Speaker
Description
According to the World Cancer Report, cancer is the second leading cause of death worldwide, having been responsible for one-sixth of the deaths globally in 2018 [1–3]. Currently, there exist various oncologic therapeutic approaches, the main ones being surgery, radiotherapy, and chemotherapy [4,5]. However, these are often associated with undesirable side effects, since they do not only kill tumor cells but also affect normal cells in the human body, causing, therefore, unwanted damages to healthy tissues [6]. Consequently, an interest has arisen for developing novel efficient therapies with fewer side effects [7].
In this line of research, a relevant approach involves the targeted delivery of anticancer drugs through the use of biocompatible nanocarriers presenting a dual triggering: treatment and transport/release of the drug at the target tumor site. This work appears in such context. Particularly, we are developing a novel multimodal generation of targeted nanocarriers, loaded with anticancer drugs and capable of exerting a magneto-mechanical action through a magnetic core. Beyond classic magnetic spherical nanoparticles, we are also interested in fabricating nanostructures with unique spin configurations, via template-assisted nanofabrication and lithography, for this application.
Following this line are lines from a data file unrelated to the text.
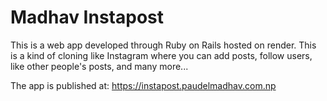 # Madhav Instapost

This is a web app developed through Ruby on Rails hosted on render. This is a kind of cloning like Instagram where you can add posts, follow users, like other people's posts, and many more...

The app is published at:
https://instapost.paudelmadhav.com.np
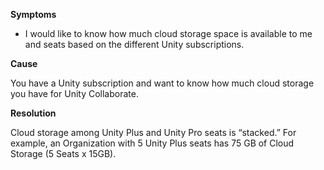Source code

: 

**Symptoms**


- I would like to know how much cloud storage space is available to me and seats based on the different Unity subscriptions.



**Cause**



You have a Unity subscription and want to know how much cloud storage you have for Unity Collaborate.



**Resolution**



Cloud storage among Unity Plus and Unity Pro seats is “stacked.” For example, an Organization with 5 Unity Plus seats has 75 GB of Cloud Storage (5 Seats x 15GB).

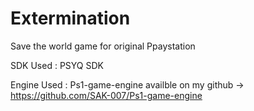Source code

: # Extermination
Save the world game for original Ppaystation

SDK Used : PSYQ SDK

Engine Used : Ps1-game-engine availble on my github -> https://github.com/SAK-007/Ps1-game-engine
Additionally, lipid nanoparticles will be used as a shell due to their biocompatibility, surface properties, high drug payload, and reduced absorption via the lymphatic system, which improves drug bioavailability.
Here, we will present the synthesis approaches to obtain FePt nanowires and Au/Fe/Au multilayered nanodiscs [8]. These last nanostructures were employed in macrophage cell assays with and without PEG functionalization, having been observed that they possess an adequate biocompatibility. Furthermore, it was verified a significant reduction of the nanoarchitectures uptake by the macrophages when they were functionalized with PEG.